◆ SUPPLIED PASSAGE ◆
Any recommended books or resources I could read to see how to invest in these?
@sthom posted:
Rentals are considered passive income, but it is not absolutely passive. There is work involved.
Just seen this thread. I totally agree with this. The best form of rentals is housing or apartment types. You may only need to work once or twice a month to collect payments. Something that I would also enjoy doing.
If you’re not yet on that scale, you can do so by renting your own stuff that you don’t use much. My best bet are on heavy tool equipment, event collaterals like chairs and holiday costumes.
Yes, @my.garage. I was speaking about rental housing. The hard work is getting it up and ready and then finding and keeping the right tenant(s). After that, the work is minimal. Also important is getting a team in place–handyman, plumber, electrician, real estate agent–and then there is insurance, taxes, property management (though I manage myself)…you get the picture.

◆ DESCRIPTION OF THE TASK ◆
Please pick up the forum thread on rental income after its last post and write the next reply.

◆ PROVIDED RECORDS ◆

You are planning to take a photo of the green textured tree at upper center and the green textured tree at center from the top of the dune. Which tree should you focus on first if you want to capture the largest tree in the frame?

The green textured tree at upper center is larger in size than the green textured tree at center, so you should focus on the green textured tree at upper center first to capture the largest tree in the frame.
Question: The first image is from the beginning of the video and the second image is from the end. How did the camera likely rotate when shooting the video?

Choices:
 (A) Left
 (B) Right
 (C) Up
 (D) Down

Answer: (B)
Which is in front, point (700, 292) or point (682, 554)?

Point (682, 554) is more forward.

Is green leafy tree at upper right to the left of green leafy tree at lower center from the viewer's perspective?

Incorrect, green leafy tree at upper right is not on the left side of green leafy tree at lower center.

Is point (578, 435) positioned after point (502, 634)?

◆ RESPONSE TO THE TASK ◆
I’d like to get into one of those programs like Fundrise that was mentioned above though. I like that idea about renting chairs, costumes though.
I briefly rented out my house after I moved, and it was hellish. The tenants called what seemed like all the time. I am wishing I held onto it though, since it was near the beach. I bought it for $110,000 in 2010, and it just sold for $245,000 this year. I put a lot of money into that house. Oh well.
If I were to purchase something again (probably an apartment or a condo), and rent it out, I would definitely hire a property management company. But things are so uncertain with COVID, maybe the tenants wouldn’t be able to pay the rent? I just don’t know.
I like getting passive income from investing. My husband and I also rent out a room (not an ideal solution, but it works for us), and we use the money towards our mortgage. So that is passive income - I realize it’s not a solution for most people though.
For me, the most important thing is creating multiple streams of income. I have 2 side gigs that are great additional income earners for me, and every little bit helps.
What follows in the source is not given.